บทคัดย่องานวิจัย

The development of physicochemical, microbiological and nutritional parameters of broccoli (Brassica oleracea var. Italic) under simulated postharvest conditions in Bogota, Colombia

Y. Piñeros-Castro, L. Serrato, D. Rodríguez and L. Rincón

ISHS Acta Horticulturae 906:183-188.2011.

2011

บทคัดย่อ

The development of physicochemical, microbiological and nutritional parameters of broccoli (Brassica oleracea var. Italic) under simulated postharvest conditions in Bogota, Colombia

Broccoli (Brassica oleracea var. italic) is a very perishable vegetable. Postharvest losses of broccoli occur due to water loss, yellow coloration, mechanical damage, separation of flowers and rottenness. Broccoli is recognized as an important source of vitamins, minerals and anticarcinogenic compounds which has motivated its increased demand. However, the short shelf life is limiting the potential expansion in the market of developing countries, where postharvest losses are considerable.
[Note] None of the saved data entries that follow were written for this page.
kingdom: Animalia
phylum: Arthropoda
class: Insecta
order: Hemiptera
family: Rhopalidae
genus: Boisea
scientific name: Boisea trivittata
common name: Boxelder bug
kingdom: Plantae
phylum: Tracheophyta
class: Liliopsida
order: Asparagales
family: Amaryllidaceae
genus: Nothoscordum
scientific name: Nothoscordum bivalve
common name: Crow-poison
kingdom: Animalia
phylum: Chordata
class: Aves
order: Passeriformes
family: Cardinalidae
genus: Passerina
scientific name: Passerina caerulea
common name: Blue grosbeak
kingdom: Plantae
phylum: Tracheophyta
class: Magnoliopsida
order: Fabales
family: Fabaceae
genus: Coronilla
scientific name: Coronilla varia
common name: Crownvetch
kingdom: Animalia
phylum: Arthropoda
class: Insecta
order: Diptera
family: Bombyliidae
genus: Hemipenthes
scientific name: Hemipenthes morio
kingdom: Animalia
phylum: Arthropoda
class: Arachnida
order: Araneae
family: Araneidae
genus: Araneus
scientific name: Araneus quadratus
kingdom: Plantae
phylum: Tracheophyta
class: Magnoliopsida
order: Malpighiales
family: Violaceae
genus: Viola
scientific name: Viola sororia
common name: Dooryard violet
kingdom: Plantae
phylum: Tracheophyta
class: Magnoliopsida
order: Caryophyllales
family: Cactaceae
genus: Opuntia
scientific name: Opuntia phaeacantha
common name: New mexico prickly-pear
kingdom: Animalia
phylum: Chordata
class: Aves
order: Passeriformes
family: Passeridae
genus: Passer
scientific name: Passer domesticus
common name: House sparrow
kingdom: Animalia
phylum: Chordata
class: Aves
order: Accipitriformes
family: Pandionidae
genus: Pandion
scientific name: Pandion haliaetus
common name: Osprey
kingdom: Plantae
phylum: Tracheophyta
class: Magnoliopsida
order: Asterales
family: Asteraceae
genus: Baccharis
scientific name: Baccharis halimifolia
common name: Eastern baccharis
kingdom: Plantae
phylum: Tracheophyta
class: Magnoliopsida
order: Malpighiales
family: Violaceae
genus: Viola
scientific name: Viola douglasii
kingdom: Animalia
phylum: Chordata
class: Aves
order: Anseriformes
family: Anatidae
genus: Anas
In this work we studied physicochemical, microbiological and nutritional quality parameters of broccoli (Brassica oleracea var. italic) after treatments with chlorine dioxide (3 mg/L) and with ozone (0.34 mg/L) under postharvest conditions that simulated commercial handling in the Sabana of Bogota, Colombia. Decrease of acidity and Brix was observed during storage. Phenolics increased, with a maximum value of 20 mg galic acid/100 g of broccoli by the end of the experiment. However, neither phenolic content nor antioxidant activity was found different among treatments. The population of molds and yeasts declined after the treatments, by 0.59 log with chlorine dioxide and by 1.02 log with ozone. Molds and yeasts were reduced until the 6th day of the experiment in the treated materials, while no difference was found later in the trial. It can be concluded that the use of chlorine dioxide and ozone favors microbiological quality of broccoli handled under conditions prevalent in the Sabana of Bogota, Colombia, only during early stages of the postharvest storage.